Feb 16, 2016 (LBO) – Falling oil prices – with the benchmark Brent crude having tumbled by 44 percent yoy as of 11 February 2016 and 75 percent from early 2013 – have had a mixed effect on Fitch-rated sovereigns in Asia, with Thailand being the top beneficiary and Vietnam and Malaysia most negatively affected, a Fitch report states.
Asia is the largest crude importer globally by a significant margin, with gross import volumes roughly equivalent to the rest of the world combined.
Fitch-rated sovereigns in Asia are all net oil importers, with the exception of Malaysia, and oil bills have come down significantly since 2013. Thailand, Korea, and Sri Lanka are the largest beneficiaries, with net oil bills reporting declines in excess of 3.0% of GDP versus 2013.

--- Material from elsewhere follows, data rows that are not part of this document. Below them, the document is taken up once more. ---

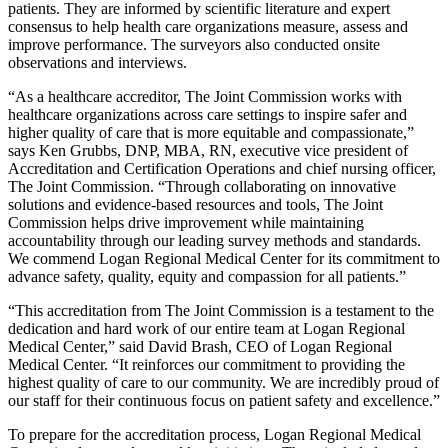
patients. They are informed by scientific literature and expert
consensus to help health care organizations measure, assess and
improve performance. The surveyors also conducted onsite
observations and interviews.
“As a healthcare accreditor, The Joint Commission works with
healthcare organizations across care settings to inspire safer and
higher quality of care that is more equitable and compassionate,”
says Ken Grubbs, DNP, MBA, RN, executive vice president of
Accreditation and Certification Operations and chief nursing officer,
The Joint Commission. “Through collaborating on innovative
solutions and evidence-based resources and tools, The Joint
Commission helps drive improvement while maintaining
accountability through our leading survey methods and standards.
We commend Logan Regional Medical Center for its commitment to
advance safety, quality, equity and compassion for all patients.”
“This accreditation from The Joint Commission is a testament to the
dedication and hard work of our entire team at Logan Regional
Medical Center,” said David Brash, CEO of Logan Regional
Medical Center. “It reinforces our commitment to providing the
highest quality of care to our community. We are incredibly proud of
our staff for their continuous focus on patient safety and excellence.”
To prepare for the accreditation process, Logan Regional Medical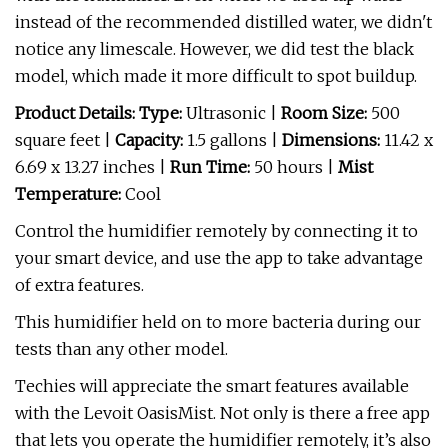
instead of the recommended distilled water, we didn't
notice any limescale. However, we did test the black
model, which made it more difficult to spot buildup.
Product Details: Type:
Ultrasonic |
Room Size:
500
square feet |
Capacity:
1.5 gallons |
Dimensions:
11.42 x
6.69 x 13.27 inches |
Run Time:
50 hours |
Mist
Temperature:
Cool
Control the humidifier remotely by connecting it to
your smart device, and use the app to take advantage
of extra features.
This humidifier held on to more bacteria during our
tests than any other model.
Techies will appreciate the smart features available
with the Levoit OasisMist. Not only is there a free app
that lets you operate the humidifier remotely, it’s also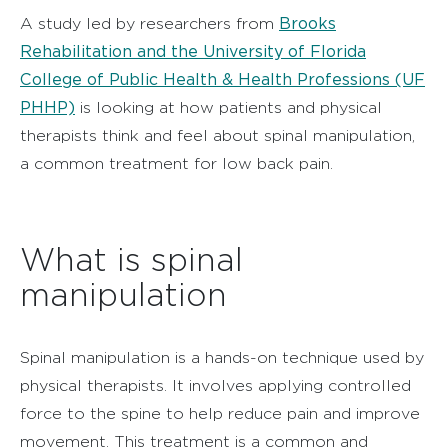
Brooks
A study led by researchers from
Rehabilitation and the University of Florida
College of Public Health & Health Professions (UF
PHHP)
is looking at how patients and physical
therapists think and feel about spinal manipulation,
a common treatment for low back pain.
What is spinal
manipulation
Spinal manipulation is a hands-on technique used by
physical therapists. It involves applying controlled
force to the spine to help reduce pain and improve
movement. This treatment is a common and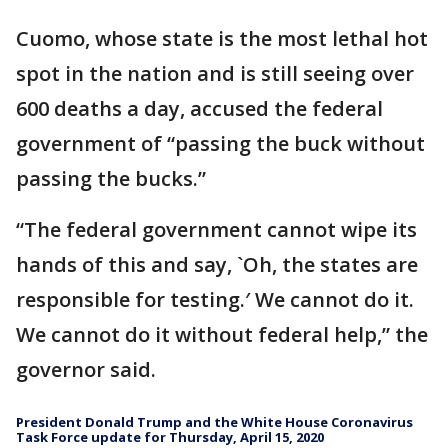
Cuomo, whose state is the most lethal hot
spot in the nation and is still seeing over
600 deaths a day, accused the federal
government of “passing the buck without
passing the bucks.”
“The federal government cannot wipe its
hands of this and say, `Oh, the states are
responsible for testing.′ We cannot do it.
We cannot do it without federal help,” the
governor said.
President Donald Trump and the White House Coronavirus
Task Force update for Thursday, April 15, 2020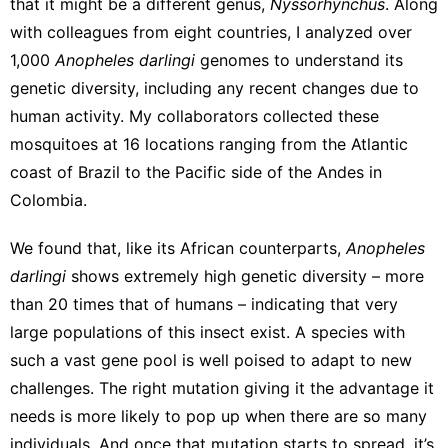
that it might be a
different genus,
Nyssorhynchus
. Along
with colleagues from eight countries, I
analyzed over
1,000
Anopheles darlingi
genomes
to understand its
genetic diversity, including any recent changes due to
human activity. My collaborators collected these
mosquitoes at 16 locations ranging from the Atlantic
coast of Brazil to the Pacific side of the Andes in
Colombia.
We found that, like its African counterparts,
Anopheles
darlingi
shows extremely high genetic diversity –
more
than 20 times that of humans
– indicating that very
large populations of this insect exist. A species with
such a vast gene pool is well poised to adapt to new
challenges. The right mutation giving it the advantage it
needs is more likely to pop up when there are so many
individuals. And once that mutation starts to spread, it’s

Malaysia’s net oil receipts rose by 0.2 percent of GDP, despite being Asia’s largest oil exporter, due to a substantial rise in crude export volumes since 2013. Vietnam is the only country to experience deterioration in its net oil bill, which rose by about 1.0 percent of GDP on account of significant export declines.
Declines in net oil bills have translated into improvements in current account balances among nearly all the Asian economies surveyed, with the exception of Vietnam and Malaysia. Vietnam’s current account deterioration since 2013 (4.7 percent of GDP) is largely attributable to a significant pick-up in domestic demand, though lower oil exports (2.4 percent of GDP) have also played a role.
Malaysia’s current account deterioration (1.0 percent of GDP) despite higher net oil receipts is in large part due to capital investments from its ongoing Economic Transformation Programme, which aims to enhance growth prospects over the longer term.
Many countries have responded to lower oil prices by reducing subsidies. In January 2015, Indonesia abolished its gasoline subsidy and capped the diesel subsidy, contributing to a 4.3 percent of GDP decline in energy subsidies since 2013.
India’s energy subsidies declined by 1.2 percent of GDP over the same period, in part due to cancellation of diesel subsidies in October 2014. Malaysia abolished both gasoline and diesel subsidies at the end of 2014, and has seen its energy subsidy bill fall by about 1.1 percent of GDP. Thailand and Vietnam have also undertaken policy efforts, though the net economic impact has been limited thus far.
What to Watch
Lower oil prices have resulted in reduced oil bills and largely translated into improvements in country’s external positions – a credit positive development. Reduced energy subsidies, if used to reduce budget deficits, can also enhance fiscal profiles. For net oil exporters or countries that rely significantly on oil receipts for fiscal revenues, however, a lower-oil-price environment has been broadly credit negative.
Fitch does not see evidence of reduced demand from China, which represents about 27 percent of Asia’s gross oil import volumes; import volumes have continued to increase at about 8 percent yoy, but refined product imports contracted significantly during 4Q15.